START Text provided

Iraq Election Results a Setback for U.S. Aims
Tyler Marshall and Borzou Daragahi assess the preliminary results of the Iraqi parliamentary elections
The apparent failure of secular, Western-oriented political groups to win many seats in Iraq’s four-year legislature puts new pressure on the Bush administration in its efforts to stabilize the country. In Iraq, U.S. officials will have to intensify their efforts to contain ethnic and sectarian divisions that have deepened over the last year and, if allowed to fester, could push the country toward civil war. And as initial results indicate that the Iraqi government will be led by Shiite Muslims with ties to Iran, U.S. officials also may face pressure to establish their own direct working relationship with Tehran. Both tasks could prove crucial if the administration is to achieve its oft-stated goal of creating a stable, unified, democratic and peaceful country.

END Text provided
START Excerpted records

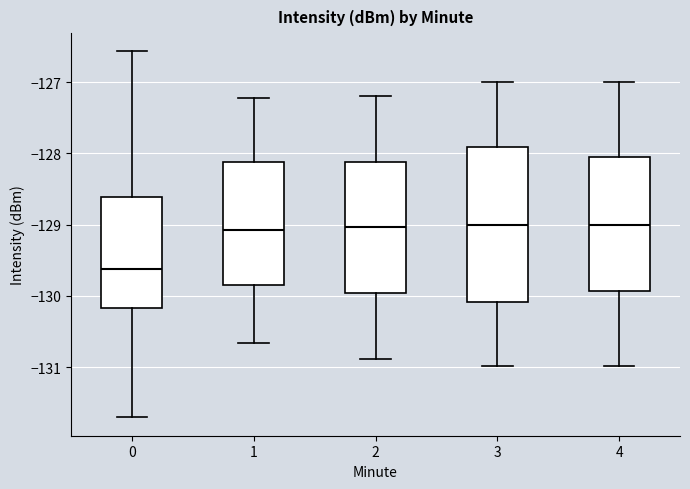

Where does the median line of the box at x = 0 sit on the y-axis? The values are not printed on the chart, so give them approximately, as read against the axis.

-129.6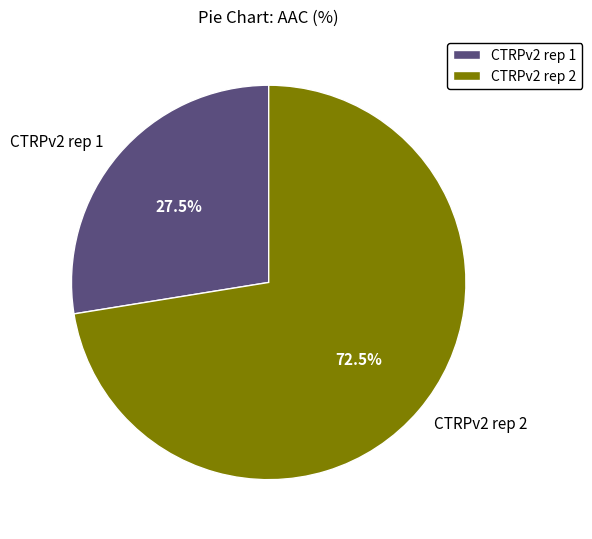

Which category accounts for the majority?

CTRPv2 rep 2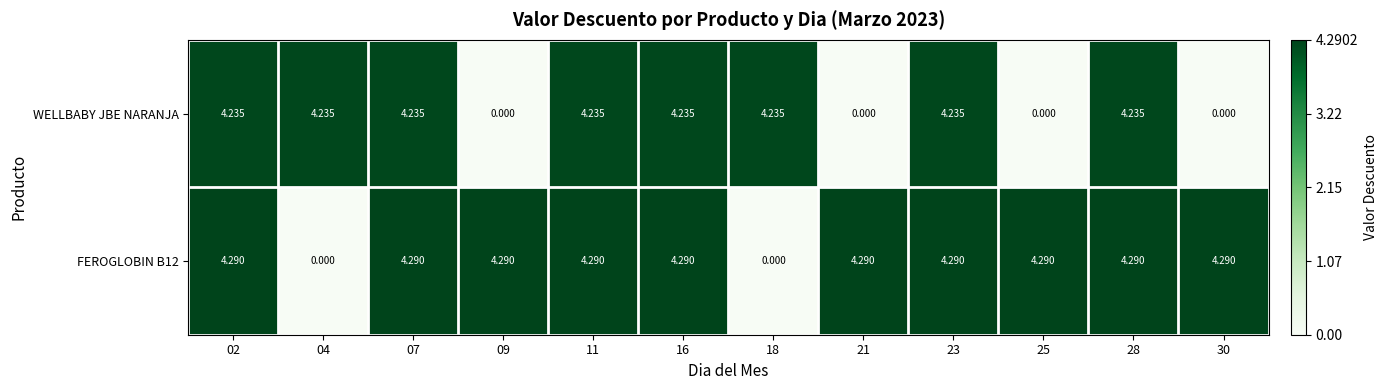

Between 11 and 21, which series saw the biggest shift?

WELLBABY JBE NARANJA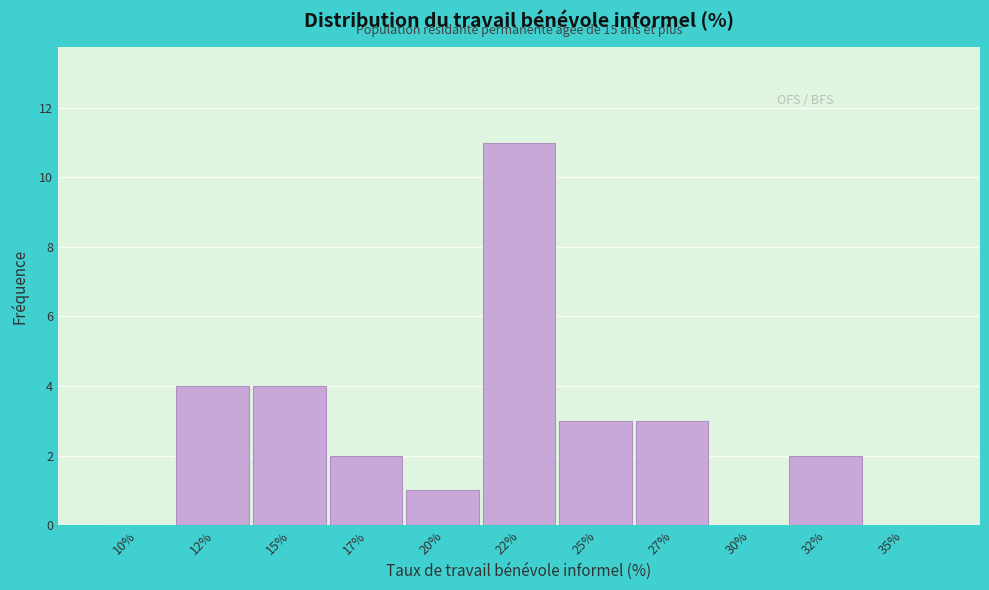

Reading right to left, list all the values displayed in this chart.

35%=0	32%=2	30%=0	27%=3	25%=3	22%=11	20%=1	17%=2	15%=4	12%=4	10%=0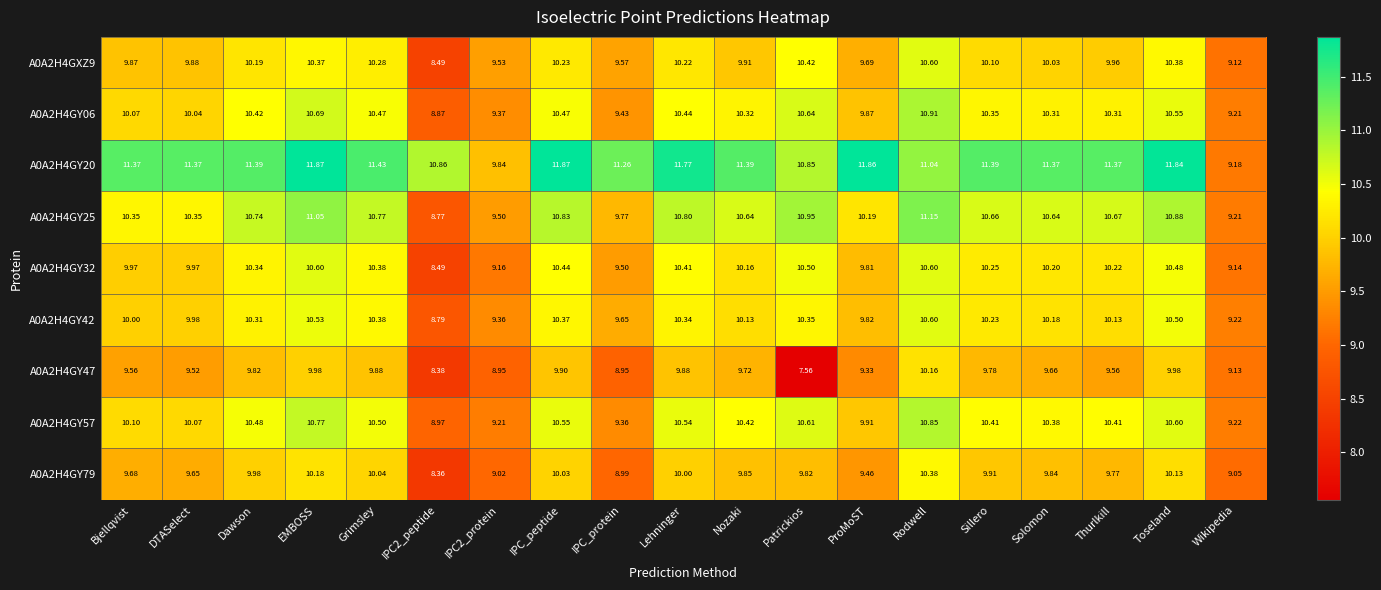

At which label does A0A2H4GY06 first exceed 10?

Bjellqvist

END Excerpted records

Can you pick up the article on the Iraqi election results and carry it on from its last sentence?

On Tuesday, as election officials in Baghdad released data suggesting that Shiite-led parties had won big, there were signs the Bush administration was already working to damp enmity over the results. U.S. Ambassador Zalmay Khalilzad told reporters at a news conference in the capital that he had conducted “preliminary discussions” with Iraqi leaders, urging them to reach across the sectarian and ethnic lines dividing Shiites, Sunni Arabs and Kurds.
The Bush administration had vocally supported electoral alliances that crossed such lines, including the one led by former interim Prime Minister Iyad Allawi, a secular Shiite. But all such groups did poorly. Allawi’s Iraqi National List appears to have won only 21 seats, claiming 8% of the popular vote tallied so far, whereas the religious Shiite-based United Iraqi Alliance has apparently garnered 110 seats with an estimated 44% of the vote. Allawi and other groups are expected to pick up more seats in the 275-member parliament once expatriate votes are tallied. A secular alliance headed by controversial Deputy Prime Minister Ahmad Chalabi, a onetime Pentagon favorite to lead Iraq, scored less than 0.5% of the vote — not enough to win a seat. “It looks as if people have preferred to vote for their ethnic and sectarian identities,” Khalilzad said. “But for Iraq to succeed there has to be cross-sectarian and cross-ethnic cooperation.”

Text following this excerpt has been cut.